Ex capitán de la Luftwaffe, fue declarado sano después de un examen psiquiátrico, pero su juicio por crímenes de guerra cometidos en el campo de concentración de Oswiecim se atrasó para llevar a cabo una investigación oficial tras declarar que llevó a Hitler y a Eva Braun fuera de Berlín. «El 25 de abril de 1945 aterricé en Magdeburg, eludiendo a las fuerzas aliadas y trasladé a la pareja hasta Dinamarca el 29 de abril», según declaró en el juicio. No se pudo confirmar este hecho.

Bormann, Martin

Jefe de la Cancillería, líder del Partido Nacionalsocialista Obrero Alemán con rango de ministro del Reich y secretario privado del Führer. Se cree que fue el verdadero cerebro de la organización Odessa. Durante años se discutió si podría haber conseguido salir vivo de Berlín durante la caída de esta ciudad. Varias fuentes aseguraban que murió víctima de un disparo de artillería el 2 de mayo de 1945 y otras fuentes apuntaban a que consiguió huir en un submarino a Argentina, donde vivió escondido hasta la década de los ochenta. En 1999, su familia pidió un estudio de ADN de unos restos encontrados en 1972 en la Invalidenstrasse. Eran los de Martin Bormann.

Brückner, Wilhelm

Edecán principal del Führer. En 1923 se unió a las SA y participó activamente en el llamado Putsch de Múnich junto con Hitler y otros líderes nazis. En 1930 se convirtió en guardaespaldas del propio Führer y en uno de sus confidentes más cercanos. Un grave accidente de coche le obligó a retirarse de la primera línea y se ocupó, como edecán, de recibir a los visitantes importantes en la Cancillería.
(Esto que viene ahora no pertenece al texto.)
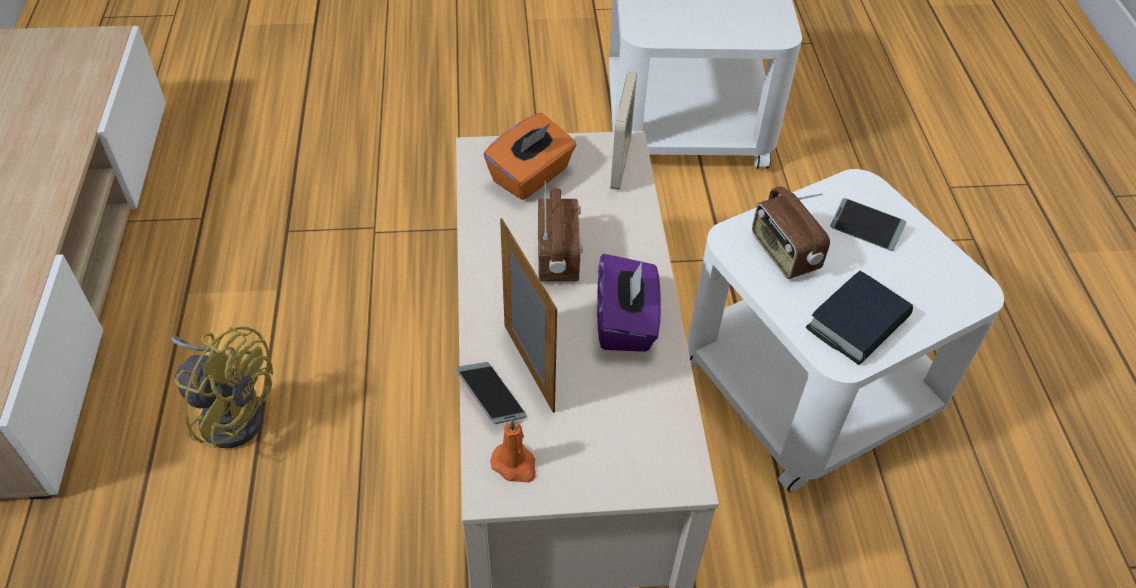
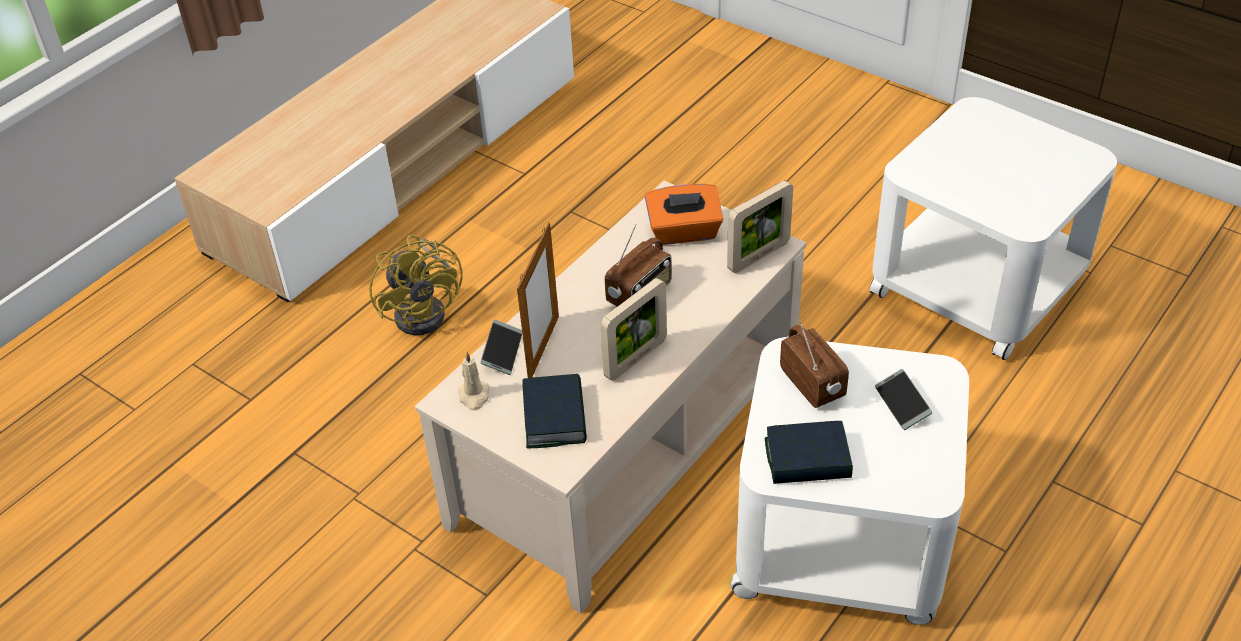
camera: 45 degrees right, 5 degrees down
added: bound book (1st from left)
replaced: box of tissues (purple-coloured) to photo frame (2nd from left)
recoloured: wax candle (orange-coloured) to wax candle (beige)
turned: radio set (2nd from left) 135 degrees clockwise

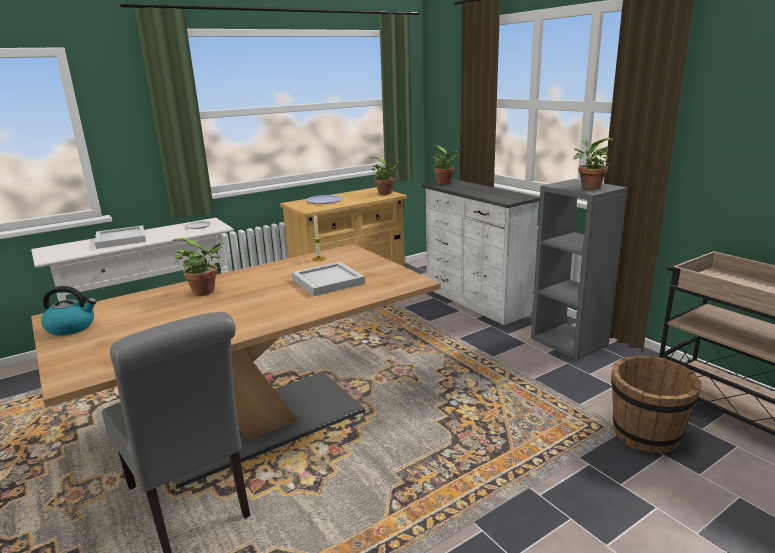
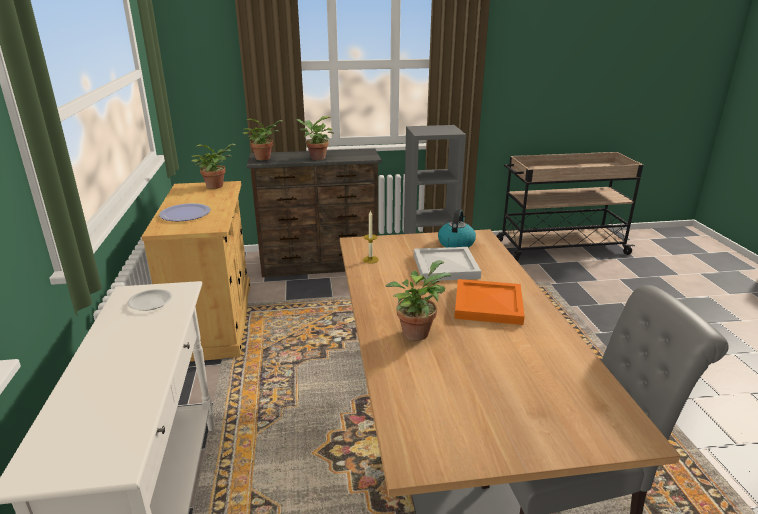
camera: 65 degrees left, 5 degrees up
removed: carrying tray (white-coloured) (1st from left); pail (brown-coloured)
added: carrying tray (orange-coloured)
moved: plant in a pot (4th from left in the first image) to plant in a pot (3rd from left); kettle
recoloured: dresser (white-coloured) to dresser (brown-coloured)

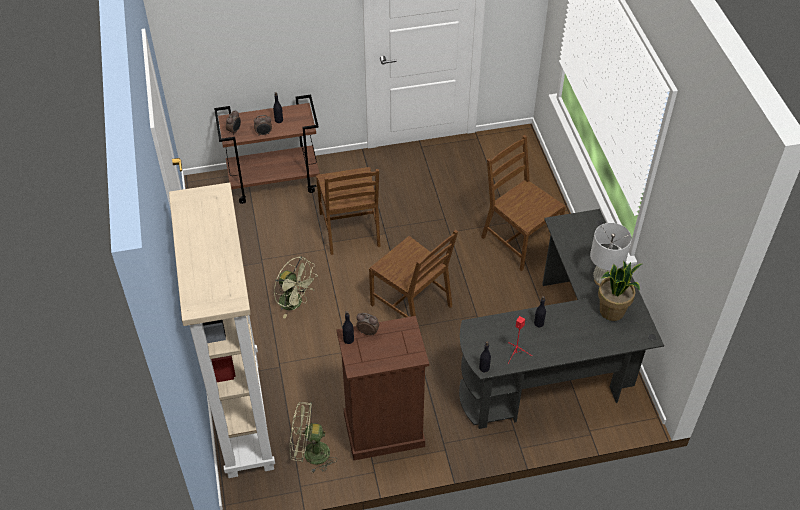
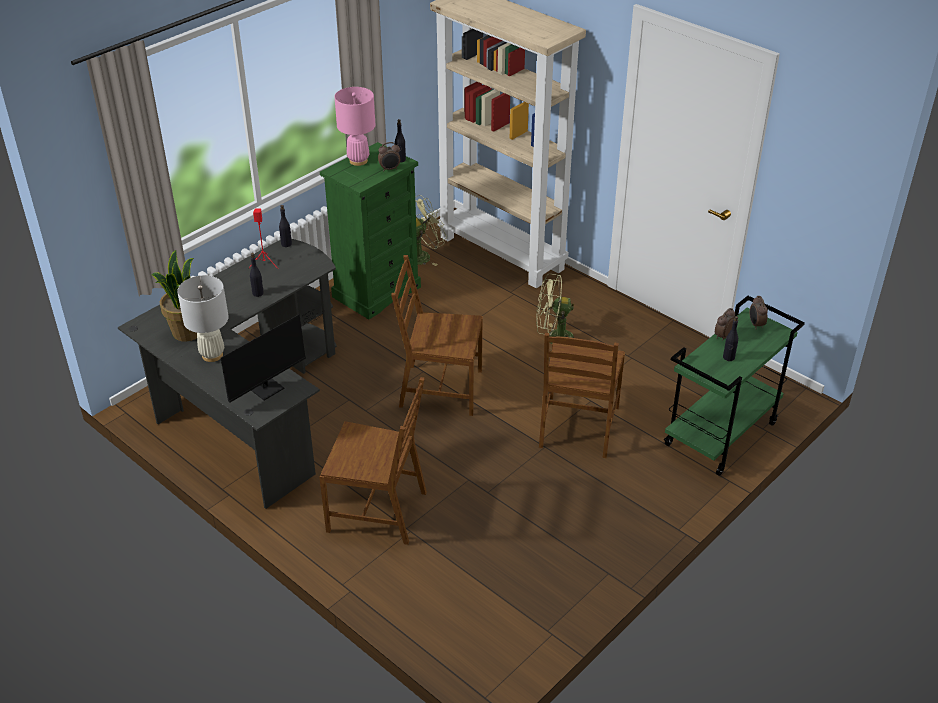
camera: 145 degrees right, 10 degrees down
added: lamp for a table (pink-coloured); computer screen
recoloured: cart (brown-coloured) to cart (greenish); dresser (brown-coloured) to dresser (greenish)
turned: chair (brown-coloured) (1st from left in the first image) 120 degrees counterclockwise

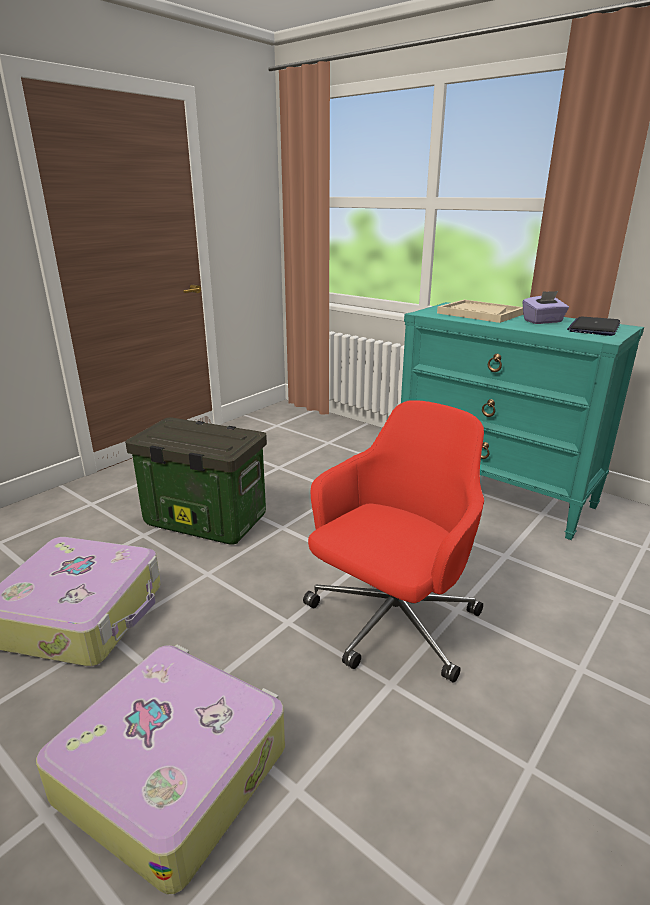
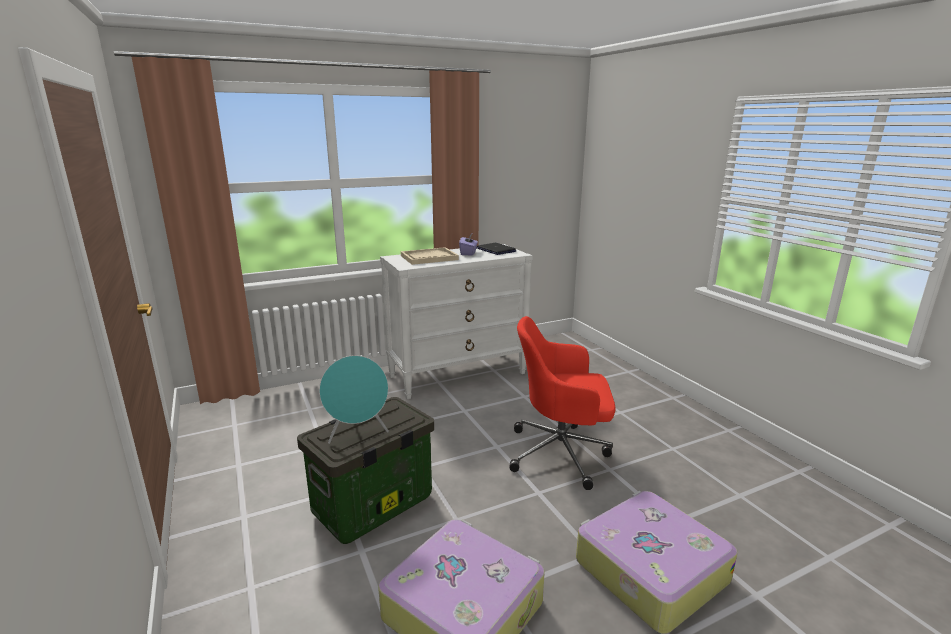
camera: 65 degrees left, 5 degrees down
added: speaker (turquoise)
recoloured: dresser (turquoise) to dresser (white-coloured)
turned: desk chair (red) 60 degrees counterclockwise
Falleció el 18 de agosto de 1954 en su casa de Baviera.

Brunner, Alois

Capitán de las SS y asistente del teniente coronel Eichmann en la sección IVI54 Desde noviembre de 1939, fue el responsable de las deportaciones de judíos de Viena, Moravia, Tesalónica, Ni/,a y Eslovaquia. Consiguió huir de Europa y refugiarse en Siria, donde residió hasta 1992 bajo la identidad del doctor Georg Fischer. Las autoridades sirias siempre negaron que hubiera vivido en el país. En 1985 fue entrevistado por la revista
Bunte
, y aseguró que no tenía ningún remordimiento. En 1987 declaró al
Chicago Sun Times
: «Los judíos merecían morir. No me arrepiento, si tuviera la oportunidad, lo haría otra vez». Se cree que falleció en 1996, a los ochenta y cuatro años.

Draganovic, Krunoslav

Conocido como
Pimpinela Escarlata
por ayudar a escapar a un gran número de fugitivos nazis a través del llamado Pasillo Vaticano. Desde la organización de San Girolamo, supervisaba personalmente el rescate de líderes ustachas y nazis para evitar su detención. Trabajó en los Archivos Vaticanos hasta que se declaró el pronazi Estado Independiente de Croacia. Como alto funcionario del Ministerio de Colonización Interna, fue responsable de la expulsión y asesinato de serbios ortodoxos, judíos, bosnios musulmanes y gitanos. En 1945, en Roma y bajo la protección de Alois Hudal y del propio papa Pío XII, comenzó a esconder a fugitivos como Ante Pavelic y Klaus Barbie, entre otros. En 1962 desapareció, reapareciendo el 15 de noviembre de 1968 en una rueda de prensa en Belgrado. Allí vivió plácidamente, sin ser molestado por el gobierno de Tito, en un monasterio cerca de Sarajevo hasta su muerte, acaecida en 1983, con ochenta años.